Recorded data
··········
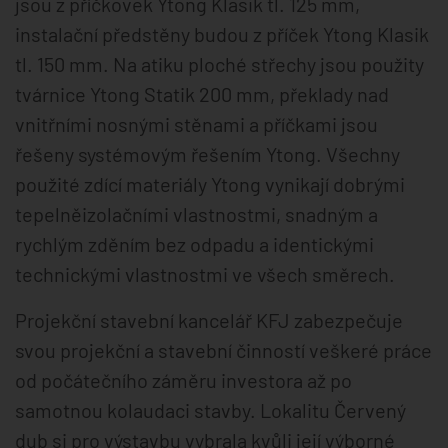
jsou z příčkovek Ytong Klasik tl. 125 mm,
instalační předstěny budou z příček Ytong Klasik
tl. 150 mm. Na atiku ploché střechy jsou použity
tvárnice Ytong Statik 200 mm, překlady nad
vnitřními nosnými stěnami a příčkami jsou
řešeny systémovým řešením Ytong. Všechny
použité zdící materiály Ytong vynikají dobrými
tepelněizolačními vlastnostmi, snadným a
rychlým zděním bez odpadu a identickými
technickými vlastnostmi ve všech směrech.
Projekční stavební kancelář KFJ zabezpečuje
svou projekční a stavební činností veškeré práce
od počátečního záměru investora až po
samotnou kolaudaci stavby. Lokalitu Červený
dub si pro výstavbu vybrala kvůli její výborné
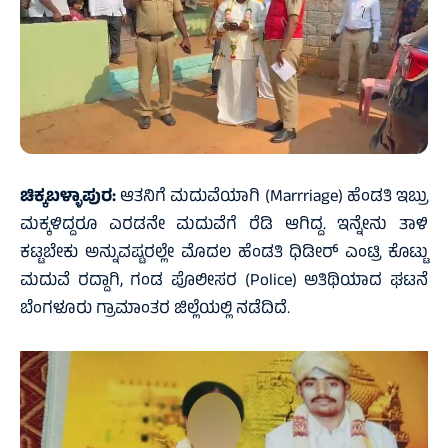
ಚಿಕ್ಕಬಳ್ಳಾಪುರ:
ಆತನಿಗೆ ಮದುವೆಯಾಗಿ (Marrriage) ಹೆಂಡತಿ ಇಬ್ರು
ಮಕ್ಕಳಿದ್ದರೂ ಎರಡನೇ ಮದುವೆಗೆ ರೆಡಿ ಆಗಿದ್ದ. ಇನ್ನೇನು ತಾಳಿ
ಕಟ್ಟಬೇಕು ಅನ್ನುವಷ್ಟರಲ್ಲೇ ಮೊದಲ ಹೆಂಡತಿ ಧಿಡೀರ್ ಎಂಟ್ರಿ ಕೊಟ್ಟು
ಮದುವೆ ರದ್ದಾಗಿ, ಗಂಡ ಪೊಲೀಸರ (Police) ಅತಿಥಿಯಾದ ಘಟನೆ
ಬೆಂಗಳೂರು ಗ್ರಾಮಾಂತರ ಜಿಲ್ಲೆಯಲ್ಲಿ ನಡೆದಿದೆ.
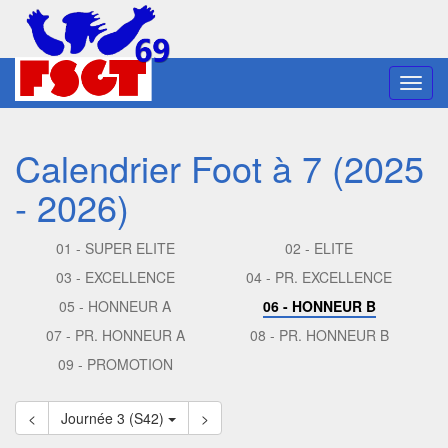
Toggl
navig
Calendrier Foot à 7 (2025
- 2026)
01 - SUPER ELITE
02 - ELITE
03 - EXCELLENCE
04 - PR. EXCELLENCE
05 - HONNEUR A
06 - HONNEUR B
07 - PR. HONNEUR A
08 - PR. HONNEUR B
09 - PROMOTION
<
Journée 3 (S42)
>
··········
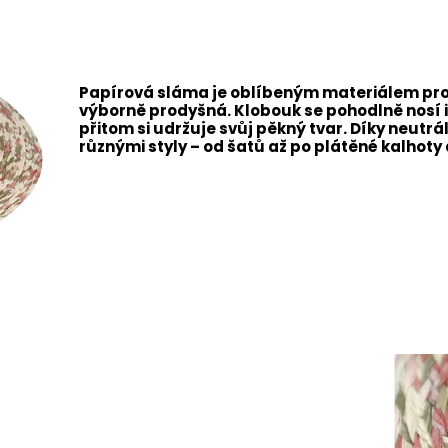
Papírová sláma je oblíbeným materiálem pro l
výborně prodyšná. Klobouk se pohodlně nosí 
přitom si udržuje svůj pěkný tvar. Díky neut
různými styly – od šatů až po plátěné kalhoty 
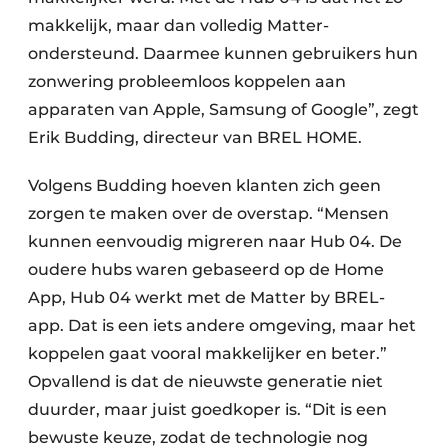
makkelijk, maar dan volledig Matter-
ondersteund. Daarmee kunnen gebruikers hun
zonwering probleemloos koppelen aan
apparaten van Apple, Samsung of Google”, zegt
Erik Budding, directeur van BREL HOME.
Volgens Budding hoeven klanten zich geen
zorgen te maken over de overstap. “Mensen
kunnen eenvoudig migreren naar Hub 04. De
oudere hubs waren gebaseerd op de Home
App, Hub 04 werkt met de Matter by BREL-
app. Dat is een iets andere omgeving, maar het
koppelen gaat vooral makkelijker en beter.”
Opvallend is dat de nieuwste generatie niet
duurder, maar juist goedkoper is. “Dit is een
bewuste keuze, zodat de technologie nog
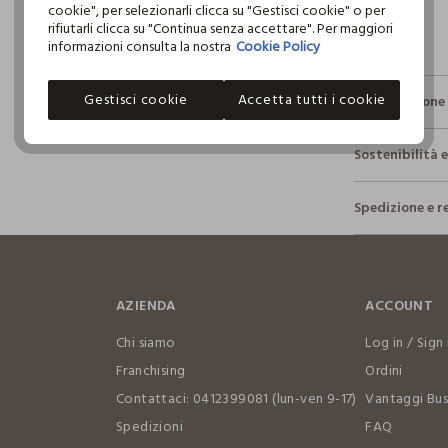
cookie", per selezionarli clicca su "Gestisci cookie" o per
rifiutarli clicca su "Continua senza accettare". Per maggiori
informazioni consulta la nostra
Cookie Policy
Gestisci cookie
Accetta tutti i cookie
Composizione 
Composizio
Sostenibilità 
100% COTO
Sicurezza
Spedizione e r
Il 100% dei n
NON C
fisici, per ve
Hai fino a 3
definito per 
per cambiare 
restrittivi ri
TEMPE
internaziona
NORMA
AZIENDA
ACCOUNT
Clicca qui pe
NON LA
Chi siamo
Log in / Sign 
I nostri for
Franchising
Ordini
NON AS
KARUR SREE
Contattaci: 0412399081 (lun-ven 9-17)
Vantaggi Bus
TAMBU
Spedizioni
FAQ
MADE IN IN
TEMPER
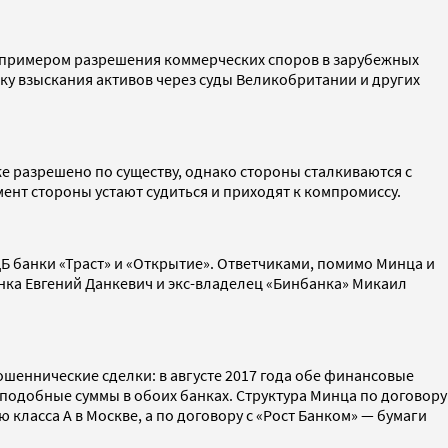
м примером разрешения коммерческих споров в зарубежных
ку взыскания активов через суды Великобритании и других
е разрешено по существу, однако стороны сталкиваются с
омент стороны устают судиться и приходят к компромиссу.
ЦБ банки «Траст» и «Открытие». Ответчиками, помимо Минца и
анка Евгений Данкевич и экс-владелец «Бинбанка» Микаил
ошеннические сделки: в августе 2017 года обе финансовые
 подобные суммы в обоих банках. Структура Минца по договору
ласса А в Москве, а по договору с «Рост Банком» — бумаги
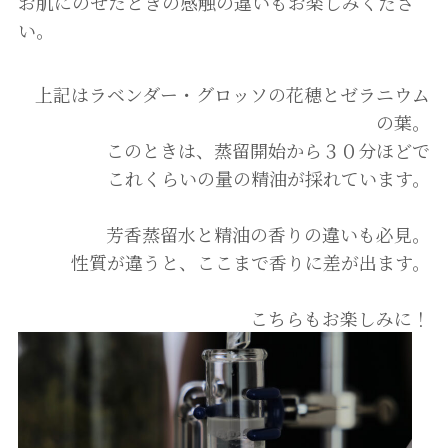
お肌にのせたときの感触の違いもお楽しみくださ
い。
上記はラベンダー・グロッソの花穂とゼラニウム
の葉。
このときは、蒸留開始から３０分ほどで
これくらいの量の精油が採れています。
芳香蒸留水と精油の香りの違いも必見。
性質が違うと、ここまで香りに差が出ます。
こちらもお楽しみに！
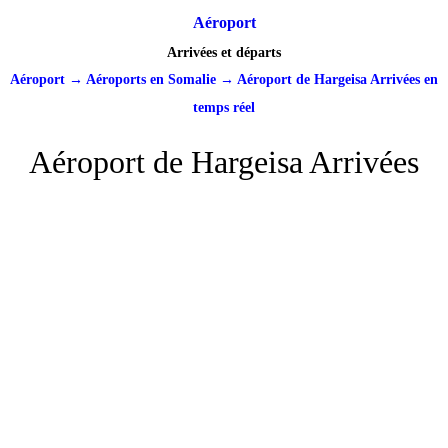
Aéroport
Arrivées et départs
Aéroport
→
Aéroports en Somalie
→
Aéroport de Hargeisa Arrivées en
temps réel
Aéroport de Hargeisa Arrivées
··········
Task item =
List each line in the data above that contains the word "Gestisci".

Response to this exercise =
cookie", per selezionarli clicca su "Gestisci cookie" o per
Gestisci cookie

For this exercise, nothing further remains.